Give back exactly the lines of the data below, starting with the line that has "pinky mcp: (183, 49)" and going on through the line that has "ring pip: (200, 49)".
* * *
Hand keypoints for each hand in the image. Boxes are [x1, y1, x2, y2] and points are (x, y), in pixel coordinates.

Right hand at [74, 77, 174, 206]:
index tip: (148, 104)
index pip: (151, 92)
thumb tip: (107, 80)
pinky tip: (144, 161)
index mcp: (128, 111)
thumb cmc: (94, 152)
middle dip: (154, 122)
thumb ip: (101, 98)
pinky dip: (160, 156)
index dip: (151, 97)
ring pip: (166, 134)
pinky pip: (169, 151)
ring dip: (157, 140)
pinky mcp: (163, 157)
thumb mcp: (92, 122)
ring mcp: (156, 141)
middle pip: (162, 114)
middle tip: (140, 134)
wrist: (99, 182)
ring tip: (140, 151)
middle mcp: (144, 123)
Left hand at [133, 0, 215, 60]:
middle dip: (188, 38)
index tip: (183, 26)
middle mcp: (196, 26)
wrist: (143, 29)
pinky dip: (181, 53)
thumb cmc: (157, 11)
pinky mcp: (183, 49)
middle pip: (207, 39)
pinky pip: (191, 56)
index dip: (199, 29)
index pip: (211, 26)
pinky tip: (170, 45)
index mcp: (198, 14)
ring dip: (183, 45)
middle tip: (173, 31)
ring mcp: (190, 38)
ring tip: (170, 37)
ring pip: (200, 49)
* * *
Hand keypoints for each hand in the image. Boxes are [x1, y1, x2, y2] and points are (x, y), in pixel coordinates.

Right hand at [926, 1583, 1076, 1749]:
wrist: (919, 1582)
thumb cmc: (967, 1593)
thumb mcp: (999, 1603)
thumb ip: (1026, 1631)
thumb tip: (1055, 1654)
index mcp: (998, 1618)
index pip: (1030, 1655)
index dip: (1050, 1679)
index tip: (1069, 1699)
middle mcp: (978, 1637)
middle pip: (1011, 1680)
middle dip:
* * *
RESPONSE TO THE EXERCISE -
pinky mcp: (183, 49)
middle pip: (207, 39)
pinky pip: (191, 56)
index dip: (199, 29)
index pip: (211, 26)
pinky tip: (170, 45)
index mcp: (198, 14)
ring dip: (183, 45)
middle tip: (173, 31)
ring mcp: (190, 38)
ring tip: (170, 37)
ring pip: (200, 49)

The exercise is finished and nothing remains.